The interior view of Moose Lodge, showing the fireplace and built-in desk mentioned in the column. in November 2006. Photo by Lynn Voorheis
With playground construction underway at our future community center, it’s appropriate to recall the Wright family compound that occupied the site for more than a half-century.

Before 2008, you may have noticed a cluster of abandoned structures on the property. These included a lodge and two cabins for family members, tiny quarters for domestic help, a caretaker’s cottage, a green barn and attached shop, a tennis court, and an empty swimming pool with adjoining bath house. Scattered about the property were traces of abandoned shuffleboard, badminton, and handball courts, plus a horse corral down on the flat beside Strawberry Creek, near the charred remains of what was once a guest cabin.

Bordering Highway 243 was the only building left in use, a former garage converted to a real estate office, its upstairs recreation room left accumulating trash. And the caretaker’s cottage near Ridgeview Drive would briefly house the Chamber of Commerce office and visitors center.

The source of this cluster takes us back to the 19th century and San Jacinto Valley, where Loyd Wright was born and raised. After graduating from the USC law school in 1915 at age 22, he married Julia Kingsbury and returned to Hemet to launch a career. They moved to Los Angeles in 1920, but bought the Idyllwild acreage for a future family retreat.

Their growing family prompted them to build the main lodge at Idyllwild in 1924. It was completed in time for Julia and the children, Loyd Jr. (“Moose”), Pauline, Clarissa and Dudley, to begin spending summers here. Loyd Sr. commuted on weekends from his burgeoning law practice.

As time passed additional cabins were built for use of the Wrights’ children’s families. Loyd Jr.’s was dubbed “Moose Lodge,” while “Cedar Lodge” mainly served Pauline and Dudley. The recreational facilities were communal. The swimming pool even served the girls at Peak & Pine Camp across the creek, before that camp had its own.

Loyd Wright’s legal career is a saga in itself, capped by the presidency of the American Bar Association and a foray into politics as a conservative, anti-communist crusader seeking the Republican nomination for U.S. Senator in 1962. (Wright captured 17 percent of the primary vote. Incredibly, he was actually deemed a liberal by one Howard Jarvis, who came in third, but would later use other means to impose his anti-taxation platform.)

Wright became famous for a seemingly endless list of Hollywood clients, most prominently Charlie Chaplin, whom he represented for a quarter of a century. And though he represented Jane Wyman in a messy divorce from Ronald Reagan, that did not preclude Reagan from serving as honorary campaign chairman for Wright’s Senate bid, nor Wright’s receiving an appointment in Reagan’s Sacramento administration.

The main lodge had its moment of glory in 1954, when Joe DiMaggio and Marilyn Monroe honeymooned there. Caretaker Harry Dickerson was warned “on pain of death” to keep their presence secret, a charge fortunately much easier to fulfill in January than July.

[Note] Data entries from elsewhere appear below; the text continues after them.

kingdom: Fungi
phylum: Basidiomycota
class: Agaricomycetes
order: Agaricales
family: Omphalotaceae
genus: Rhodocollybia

In 1974, Loyd Wright died in Hemet. Two years later, in 1976, his heirs sold the property.

Subsequently, it steadily declined under absentee ownership. For years the compound sat derelict while developers tried to find a buyer or conjure projects. Remember the furor over a proposed upscale resort with its Olympic-size pool?

By 2006, when ICRC received the property, only Moose Lodge retained any original character, with such touches as an elegant corner fireplace of river rock, recessed metal sconces for candlelit reading by bunk-bed occupants, and a built-in folding desk.

Tragically, no person or group could amass the resources to move and preserve the building. The Wright family salvaged memorabilia, and the Idyllwild Area Historical Society received some representative artifacts (including that desk). Otherwise, this bit of Idyllwild’s history survives only in photos and memories.